Лабиринт | страница 60



— Нет,— сказал я.— И еще я знаю, что ты сидишь

рядом, и у тебя золотые волосы, тонкие руки, самые удивительные в мире глаза.

— Ты шутишь...

Она ответила чуть слышно, одними губами. Не знаю поняла ли она смысл моих слов, но в ее померкших, затуманенных болью зрачках не было ничего, кроме пронзительного сострадания ко мне.

— Клим,— вырвалось у нее,— но ведь так... Ведь так нельзя жить!..

— Можно,— сказал я.— У каждого — своя тростинка. Зеленая тростинка. У меня — ты.

Я прижал к губам ее руку, прохладная, шелковистая кожа коснулась моих щек. Полем и лугом пахли ее волосы, лугом и свежим сеном, казалось мне.

Она подалась вперед, порывистым, безотчетным движением всего тела, и в том, как прижалась, приникла она ко мне, крепко обхватила руками мои плечи, были и любовь, и жалость, и наивное, самоотверженное, готовое на все желание любой ценой, и хоть на миг укрыть, защитить меня от чего-то.

Но я грубо расцепил ее пальцы и отошел к окну.

В дверь постучали. Потом еще раз, сильнее. Я открыл. На пороге стояли девочки из Машиной комнаты, среди них — Наташа и Варя.

Маша растерянно поправляла волосы.

— У нас не было последней лекции,— сказала Варя, скользнув глазами по смятой постели.— Твердохлеба вызвали на какую-то комиссию. Тебя тоже спрашивали. Тебя и Рогачева.

— Ладно,— сказал я:— Как-нибудь обойдутся без меня.


* * *

Потом я простился и вышел.

На улице было тепло, тихо, падал снег, ровным слоем ложась на дорогу, на изгородь, на крыши приземистых Домиков, смягчая и гася все звуки, даже собственных шагов я не слышал, не ощущал.

Я шел вдоль реки, вдоль берега, затянутого мутной пеленой.

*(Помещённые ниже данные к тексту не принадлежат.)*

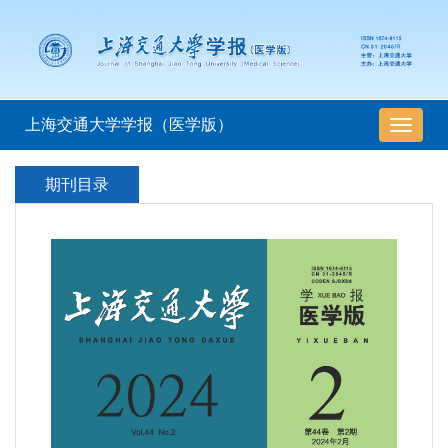
上海交通大学学报（医学版）
导
航
切
期刊目录
换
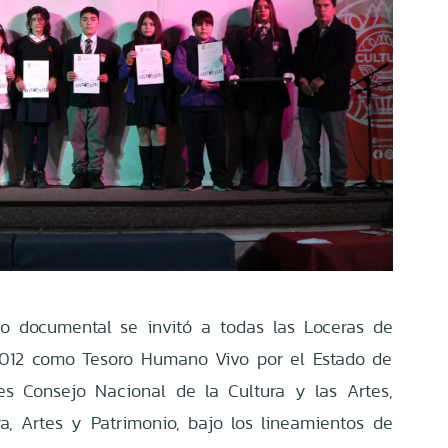
eo documental se invitó a todas las Loceras de
 2012 como Tesoro Humano Vivo por el Estado de
es Consejo Nacional de la Cultura y las Artes,
ra, Artes y Patrimonio, bajo los lineamientos de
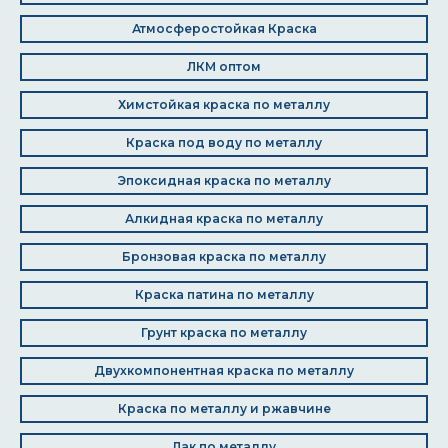
Атмосферостойкая Краска
ЛКМ оптом
Химстойкая краска по металлу
Краска под воду по металлу
Эпоксидная краска по металлу
Алкидная краска по металлу
Бронзовая краска по металлу
Краска патина по металлу
Грунт краска по металлу
Двухкомпонентная краска по металлу
Краска по металлу и ржавчине
Лак по металлу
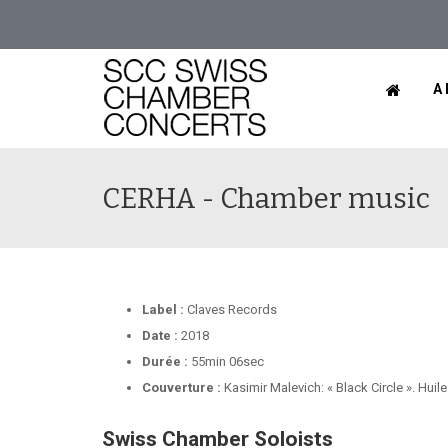
A
CERHA - Chamber music
Label :
Claves Records
Date :
2018
Durée :
55min 06sec
Couverture :
Kasimir Malevich: « Black Circle ». Huil
Swiss Chamber Soloists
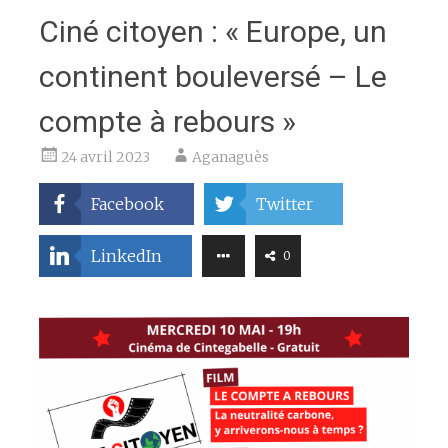
Ciné citoyen : « Europe, un
continent bouleversé – Le
compte à rebours »
24 avril 2023
Aganaguès
Facebook
Twitter
LinkedIn
0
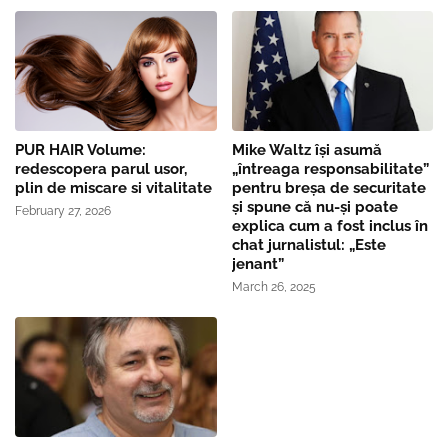
PUR HAIR Volume:
Mike Waltz îşi asumă
redescopera parul usor,
„întreaga responsabilitate”
plin de miscare si vitalitate
pentru breşa de securitate
și spune că nu-și poate
February 27, 2026
explica cum a fost inclus în
chat jurnalistul: „Este
jenant”
March 26, 2025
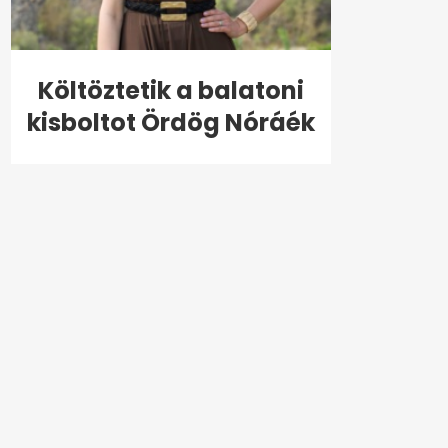
Költöztetik a balatoni
kisboltot Ördög Nóráék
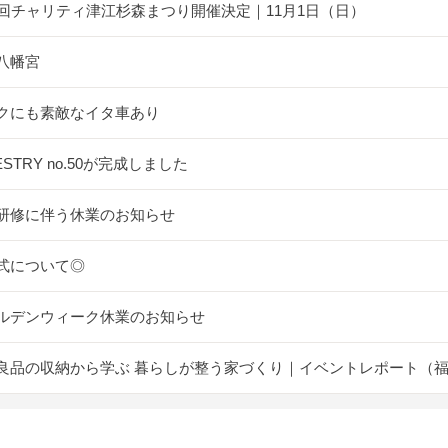
5回チャリティ津江杉森まつり開催決定｜11月1日（日）
八幡宮
クにも素敵なイタ車あり
ESTRY no.50が完成しました
研修に伴う休業のお知らせ
式について◎
ルデンウィーク休業のお知らせ
良品の収納から学ぶ 暮らしが整う家づくり｜イベントレポート（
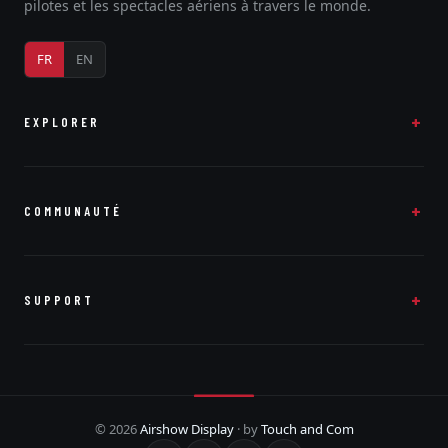
pilotes et les spectacles aériens à travers le monde.
FR
EN
EXPLORER
COMMUNAUTÉ
SUPPORT
© 2026
Airshow Display
· by
Touch and Com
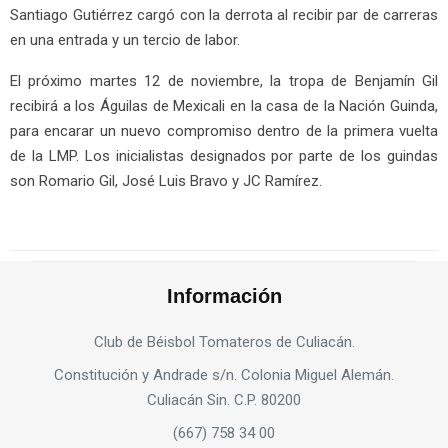
Santiago Gutiérrez cargó con la derrota al recibir par de carreras
en una entrada y un tercio de labor.
El próximo martes 12 de noviembre, la tropa de Benjamín Gil
recibirá a los Águilas de Mexicali en la casa de la Nación Guinda,
para encarar un nuevo compromiso dentro de la primera vuelta
de la LMP. Los inicialistas designados por parte de los guindas
son Romario Gil, José Luis Bravo y JC Ramírez.
Información
Club de Béisbol Tomateros de Culiacán.
Constitución y Andrade s/n. Colonia Miguel Alemán.
Culiacán Sin. C.P. 80200
(667) 758 34 00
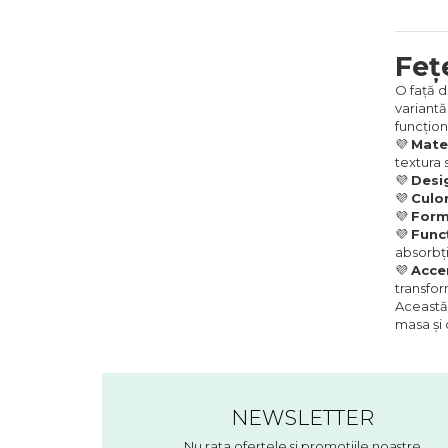
Feț
O față d
variantă
funcțion
💜
Mater
textura 
💜
Desi
💜
Culor
💜
Form
💜
Funcț
absorbți
💜
Acce
transfo
Această
masa și 
NEWSLETTER
Nu rata ofertele si promotiile noastre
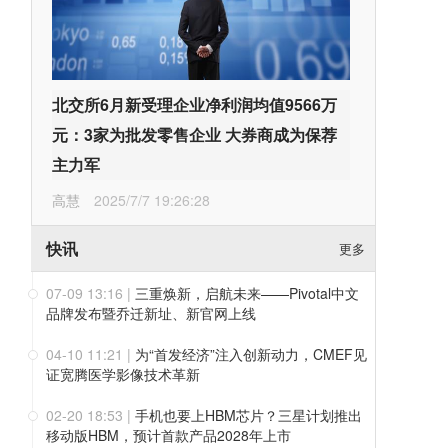
北交所6月新受理企业净利润均值9566万
元：3家为批发零售企业 大券商成为保荐
主力军
高慧
2025/7/7 19:26:28
快讯
更多
07-09 13:16
|
三重焕新，启航未来——Pivotal中文
品牌发布暨乔迁新址、新官网上线
04-10 11:21
|
为“首发经济”注入创新动力，CMEF见
证宽腾医学影像技术革新
02-20 18:53
|
手机也要上HBM芯片？三星计划推出
移动版HBM，预计首款产品2028年上市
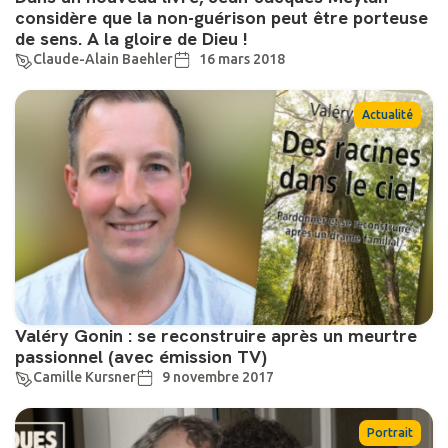
considère que la non-guérison peut être porteuse
de sens. A la gloire de Dieu !
Claude-Alain Baehler
16 mars 2018
Actualité
Valéry Gonin : se reconstruire après un meurtre
passionnel (avec émission TV)
Camille Kursner
9 novembre 2017
Portrait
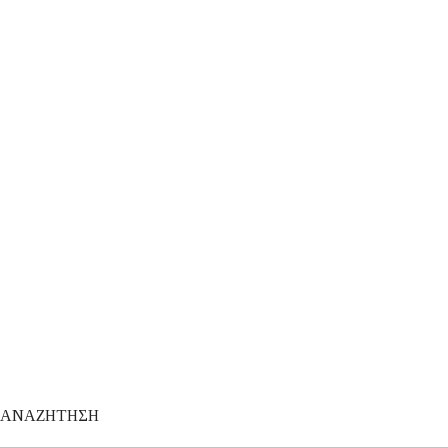
ΑΝΑΖΗΤΗΣΗ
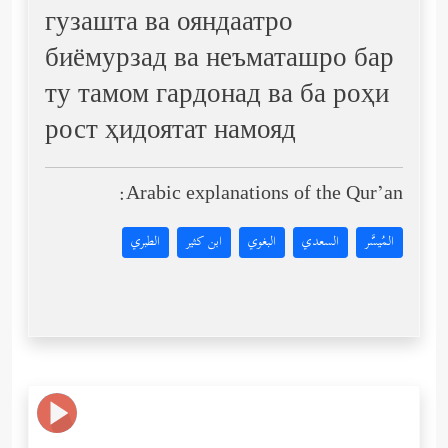
гузашта ва ояндаатро
биёмурзад ва неъматашро бар
ту тамом гардонад ва ба роҳи
рост ҳидоятат намояд
Arabic explanations of the Qur’an:
المُيسَّر
السعدي
البغوي
ابن كثير
الطبري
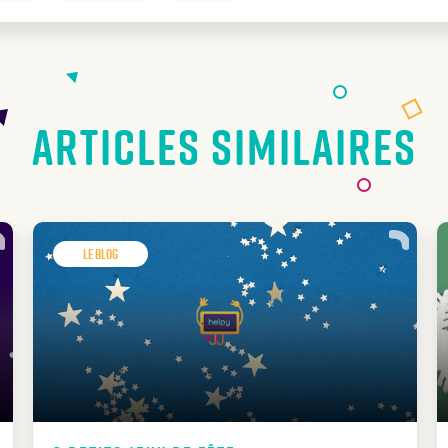
Articles similaires
Le Blog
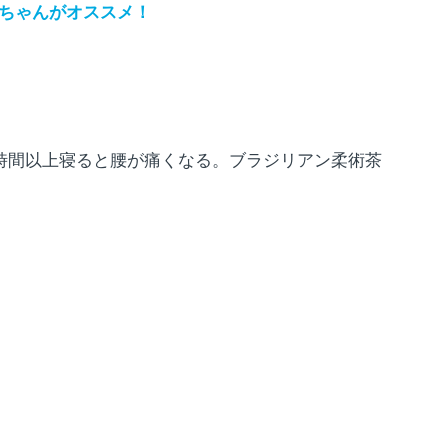
ちゃんがオススメ！
時間以上寝ると腰が痛くなる。ブラジリアン柔術茶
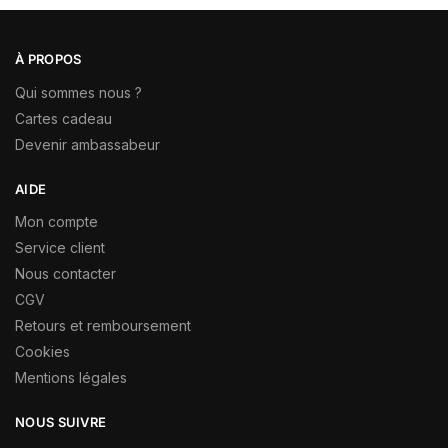
À PROPOS
Qui sommes nous ?
Cartes cadeau
Devenir ambassabeur
AIDE
Mon compte
Service client
Nous contacter
CGV
Retours et remboursement
Cookies
Mentions légales
NOUS SUIVRE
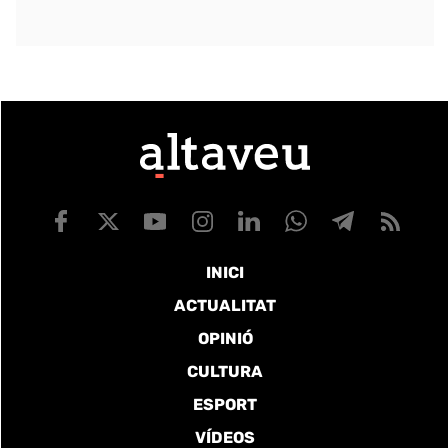
INICI
ACTUALITAT
OPINIÓ
CULTURA
ESPORT
VÍDEOS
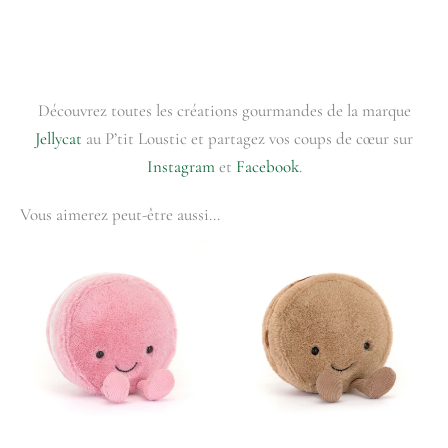
Découvrez toutes les créations gourmandes de la marque
Jellycat
au P’tit Loustic et partagez vos coups de cœur sur
Instagram
et
Facebook
.
Vous aimerez peut-être aussi…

И старался ни о чем не думать. Не думать, а просто идти. Все равно — куда, просто идти, в снег, в туман, к черту на рога, только бы ни о чем не думать. Это удается, когда смотришь, как горит огонь, или как струится вода, или как падает снег.

Я добрался до маленькой речной пристани, она выглядела заброшенной — тихая, занесенная снегом, и, подобно колышкам на безымянных могилах, виднелись поблизости невысокие мачты скрытых глухими сугробами суденышек. Я поднялся по трапу на дебаркадер и присел на кнехт — низенький чугунный столбик, на который пароходы накидывают причальный канат.

Как хорошо лечь в снег. Лечь в белый-белый, мягкий снег, расслабить все тело, закрыть глаза, и чтоб тихо-тихо, совсем тихо, и только снег, чистый, теплый, бездумный...

Прошлым летом я поехал от газеты делать очерк о межколхозной электростанции, а на обратном пути завернул в тот городок, где жила Маша. Я шел по тихим вечерним улочкам райцентра с густыми палисадничками, беззлобным собачьим лаем, женщины лузгали семечки, переговаривались через дорогу. Я шел, пока не отыскал ее дом, и что-то ненастоящее, что-то лубочное заключалось в том, какой я ее увидел: она стояла у окна, касаясь щекой раздвинутой занавески, безмятежно-задумчивая, окутанная сумерками, как туманом. И дом ее был похож на терем, и в нем, считая дни, считая недели, она ждала, пока явится перед окном сказочный витязь, вскинет ее на седло и унесет в тридесятое царство.